Recopiez mot pour mot le passage de l'article sur l'offre très haut débit de Free, en partant de « Le fournisseur d´accès » et en continuant jusqu'à « de façon simultanée. ».

━━━ Extrait du texte ━━━

Le fournisseur d´accès à Internet (FAI) Free a décidé de se lancer dans le très haut débit. Lundi 11 septembre, il a annoncé qu´à compter du premier semestre 2007, il commercialiserait une offre à 50 mégabits par seconde
, reposant sur la fibre optique, pour 29,99 (c´est pas trop cher
) euros par mois. Aujourd´hui, l´ADSL permet des débits s´élevant au maximum à 28 mégabits.
L´Internet à très haut débit offre aux consommateurs la possibilité d´utiliser toutes les fonctionnalités du Web (téléphone, vidéo à la demande, télévision haut définition, jeux en ligne...) dans des conditions de rapidité et d´affichage inégalées et de façon simultanée.
Le réseau de fibres optiques de Free desservira d´abord Paris, puis progressivement des villes de banlieue et certains quartiers de villes de province. L´investissement s´élèvera à 1 milliard d´euros d´ici à 2012. Free entend le financer grâce à sa trésorerie disponible. Au premier semestre, sa capacité d´autofinancement s´est élevée à 600 000 euros.

━━━ Données fournies ━━━

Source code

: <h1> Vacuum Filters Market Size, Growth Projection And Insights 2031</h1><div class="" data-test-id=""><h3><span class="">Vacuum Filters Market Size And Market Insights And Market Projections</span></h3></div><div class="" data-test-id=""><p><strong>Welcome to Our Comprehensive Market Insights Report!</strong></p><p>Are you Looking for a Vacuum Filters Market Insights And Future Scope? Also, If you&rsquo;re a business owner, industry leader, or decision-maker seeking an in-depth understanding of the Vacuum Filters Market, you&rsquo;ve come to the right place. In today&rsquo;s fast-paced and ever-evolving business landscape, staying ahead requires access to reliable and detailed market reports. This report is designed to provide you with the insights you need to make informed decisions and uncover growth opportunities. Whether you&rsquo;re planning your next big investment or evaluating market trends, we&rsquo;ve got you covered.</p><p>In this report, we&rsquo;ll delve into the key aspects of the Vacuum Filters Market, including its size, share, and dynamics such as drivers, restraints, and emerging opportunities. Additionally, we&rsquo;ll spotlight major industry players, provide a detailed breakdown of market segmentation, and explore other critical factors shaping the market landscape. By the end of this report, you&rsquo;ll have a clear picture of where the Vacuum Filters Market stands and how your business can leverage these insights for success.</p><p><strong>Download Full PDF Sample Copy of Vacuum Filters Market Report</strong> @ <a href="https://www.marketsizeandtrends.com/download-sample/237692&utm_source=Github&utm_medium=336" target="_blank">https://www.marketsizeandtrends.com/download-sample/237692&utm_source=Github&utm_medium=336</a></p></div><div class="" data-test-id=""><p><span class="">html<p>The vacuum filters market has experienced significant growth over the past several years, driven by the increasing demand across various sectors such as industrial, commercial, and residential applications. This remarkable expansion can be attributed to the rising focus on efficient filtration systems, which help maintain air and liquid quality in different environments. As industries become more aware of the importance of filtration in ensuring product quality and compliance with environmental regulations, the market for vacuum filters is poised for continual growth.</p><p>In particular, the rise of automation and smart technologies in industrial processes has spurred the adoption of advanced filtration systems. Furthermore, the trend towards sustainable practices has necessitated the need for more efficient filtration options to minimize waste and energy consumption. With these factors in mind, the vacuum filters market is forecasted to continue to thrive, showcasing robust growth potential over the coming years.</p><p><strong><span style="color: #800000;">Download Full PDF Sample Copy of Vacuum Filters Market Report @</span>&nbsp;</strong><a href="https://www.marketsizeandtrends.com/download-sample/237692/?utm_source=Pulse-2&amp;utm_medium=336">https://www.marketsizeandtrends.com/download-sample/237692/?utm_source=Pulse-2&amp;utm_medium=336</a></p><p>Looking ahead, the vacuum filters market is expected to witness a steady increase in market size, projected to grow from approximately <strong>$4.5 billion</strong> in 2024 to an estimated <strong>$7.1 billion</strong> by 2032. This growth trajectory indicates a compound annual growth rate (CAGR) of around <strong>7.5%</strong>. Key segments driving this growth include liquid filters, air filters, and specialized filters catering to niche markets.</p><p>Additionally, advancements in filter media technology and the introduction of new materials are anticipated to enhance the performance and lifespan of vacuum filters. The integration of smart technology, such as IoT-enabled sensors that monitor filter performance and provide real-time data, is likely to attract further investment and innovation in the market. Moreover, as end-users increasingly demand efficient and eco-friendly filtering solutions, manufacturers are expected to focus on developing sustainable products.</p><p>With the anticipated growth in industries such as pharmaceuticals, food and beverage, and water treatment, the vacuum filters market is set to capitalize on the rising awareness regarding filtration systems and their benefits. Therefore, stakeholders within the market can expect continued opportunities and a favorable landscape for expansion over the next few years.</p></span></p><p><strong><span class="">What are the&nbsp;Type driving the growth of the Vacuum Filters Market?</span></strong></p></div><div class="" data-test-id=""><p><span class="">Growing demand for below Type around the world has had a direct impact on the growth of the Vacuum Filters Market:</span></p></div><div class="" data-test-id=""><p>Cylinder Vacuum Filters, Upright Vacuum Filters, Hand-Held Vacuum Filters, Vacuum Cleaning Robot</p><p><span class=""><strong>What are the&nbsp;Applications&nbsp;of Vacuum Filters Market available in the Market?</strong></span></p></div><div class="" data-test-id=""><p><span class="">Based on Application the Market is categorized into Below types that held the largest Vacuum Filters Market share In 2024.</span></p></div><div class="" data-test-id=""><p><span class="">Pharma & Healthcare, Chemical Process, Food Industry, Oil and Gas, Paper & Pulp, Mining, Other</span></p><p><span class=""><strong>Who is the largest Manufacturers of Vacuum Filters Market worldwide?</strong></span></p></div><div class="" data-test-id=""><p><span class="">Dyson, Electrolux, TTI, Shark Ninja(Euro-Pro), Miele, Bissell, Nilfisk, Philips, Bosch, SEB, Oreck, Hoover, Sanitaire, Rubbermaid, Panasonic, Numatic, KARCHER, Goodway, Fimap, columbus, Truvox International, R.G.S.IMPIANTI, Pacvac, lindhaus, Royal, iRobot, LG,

━━━

Votre réponse:
Le fournisseur d´accès à Internet (FAI) Free a décidé de se lancer dans le très haut débit. Lundi 11 septembre, il a annoncé qu´à compter du premier semestre 2007, il commercialiserait une offre à 50 mégabits par seconde
, reposant sur la fibre optique, pour 29,99 (c´est pas trop cher
) euros par mois. Aujourd´hui, l´ADSL permet des débits s´élevant au maximum à 28 mégabits.
L´Internet à très haut débit offre aux consommateurs la possibilité d´utiliser toutes les fonctionnalités du Web (téléphone, vidéo à la demande, télévision haut définition, jeux en ligne...) dans des conditions de rapidité et d´affichage inégalées et de façon simultanée.